Review: Nope (2022)

kevinharsana
3 min readAug 28, 2022

“This spectacle, it’s going to change you.”

Jordan Peele’s third feature film has surpassed all form of expectations that I had before watching it. This film definitely tops Us (2019) and even Get Out (2017) for me by a very long shot. It feels like Peele is finally able to let loose, to create something that not only able to stand on the shoulders of giants, such as Spielberg’s Jaws, but to deliver something wholeheartedly original and nuanced.

Just like Peele’s previous movies, Nope puts racial prejudice at the center of the film. The whole film revolves around this idea of putting someone, or in this case, something, in a box. To strip them of what they are and label them as solely one thing instead of many. This theme is shown multiple times throughout the film, like how the Gordy’s incident is a result of the chimpanzee bursting out of its ‘box’ it’s been confined to for so long, and how Jupe’s experience of being stripped of what he really is ever since he’s a child, eventually led him to the same fate as the people that put him there in the first place.

This, in turn, results in people that are marginalized by the ‘box’ to go on an endless pursuit of chasing the money shot, chasing the spectacle, so that they can be seen as something more than one thing. The chase for the top of the mountain is, as Holst have said, “A dream you never wake up from”

That in the pursuit of illusionary greatness perpetuated by racial oppression, lies a giant black hole in the sky that will eventually consume us and spit out the parts that are unwanted.

As I watched this film, it feels like the true nature of the events that unfold are hidden from me, that the film is holding back on something that I deserve to see. But this is exactly the point, we as consumers have been so desensitized by violence, tragedy and the concept of spectacle itself that we can’t help but to want to see more. We want to see how the chimpanzee mauled the actress, we want to know why the alien is here, and we want an understanding of something that we’re supposed to run from.

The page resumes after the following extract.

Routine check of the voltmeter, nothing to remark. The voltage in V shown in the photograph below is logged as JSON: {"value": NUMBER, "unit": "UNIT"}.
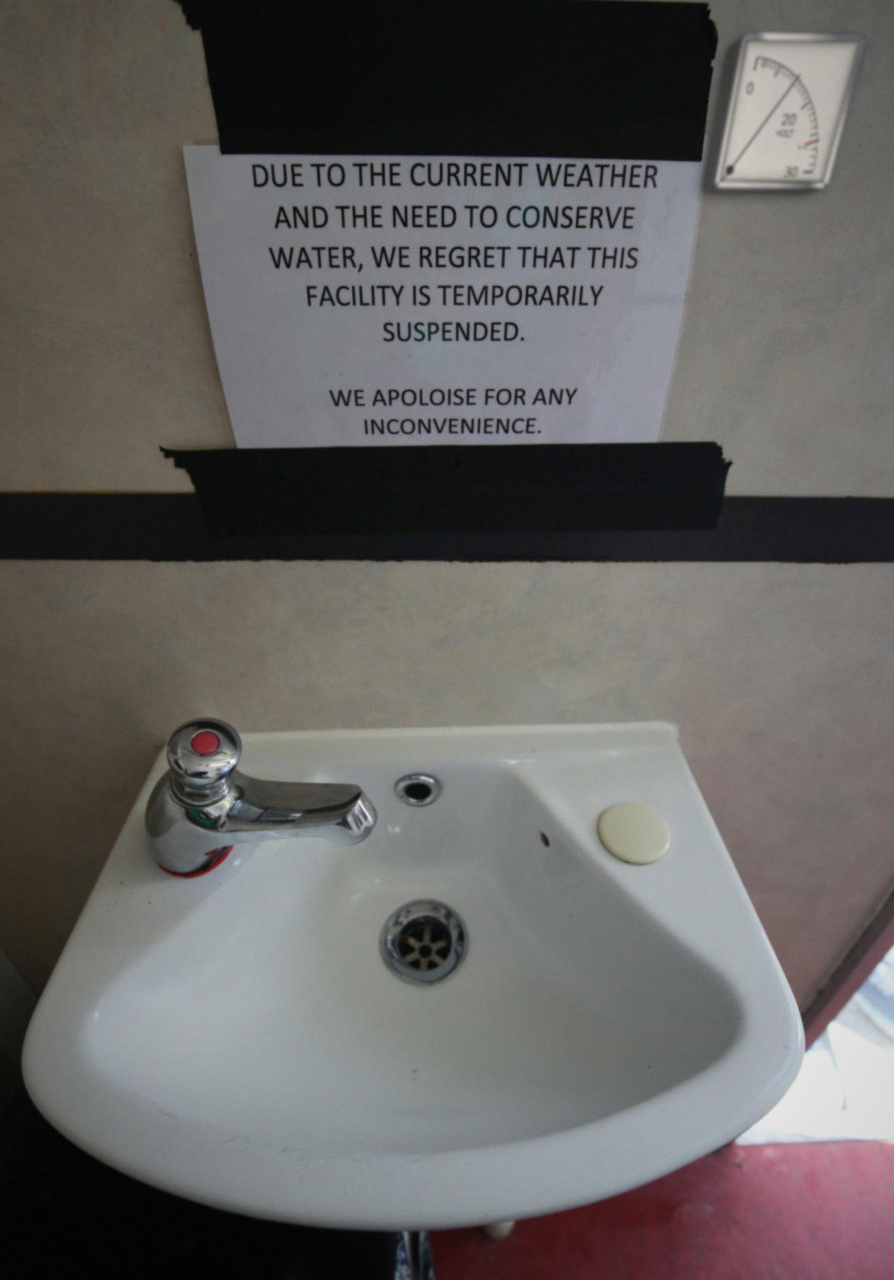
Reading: {"value": 15, "unit": "V"}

This need for an explanation directly translates to the film’s depiction of grief, of how sudden the death of Keith David’s character, Otis Haywood Senior, impacted his son. OJ’s need for a meaningful explanation and closure of his dad’s death and Emerald’s meaningless chase of fame and glory, directly puts both of them in the same sinking ship. Sometimes things just happen and obsessing about why they happened often leads to our own demise.

In terms of technicalities, this film delivers the best visuals out of Peele’s filmography. The wide shot of the landscape and the sky are just breath-taking to look at and it truly gives an immense sense of scale to the movie. Acting-wise, Keke Palmer and Daniel Kaluuya gives one of the best performances of the year, their chemistry is just so fun to watch, and they might be my favorite siblings in any horror films. Not to mention, the movie itself is very scary and heart-pounding at times, especially the scene where the alien is intimidating our main characters.

I haven’t even begun talking about the alien itself or how it could be an embodiment of grief and spectacle that have always been lurking in the clouds, waiting for the right moment to strike. I guess that’s what’s so special about this movie, how it can be a lot of things at the same time. It can be just another movie where a group of misfits hunts an alien, but if you decide to look closer, you might just see something you’re not supposed to.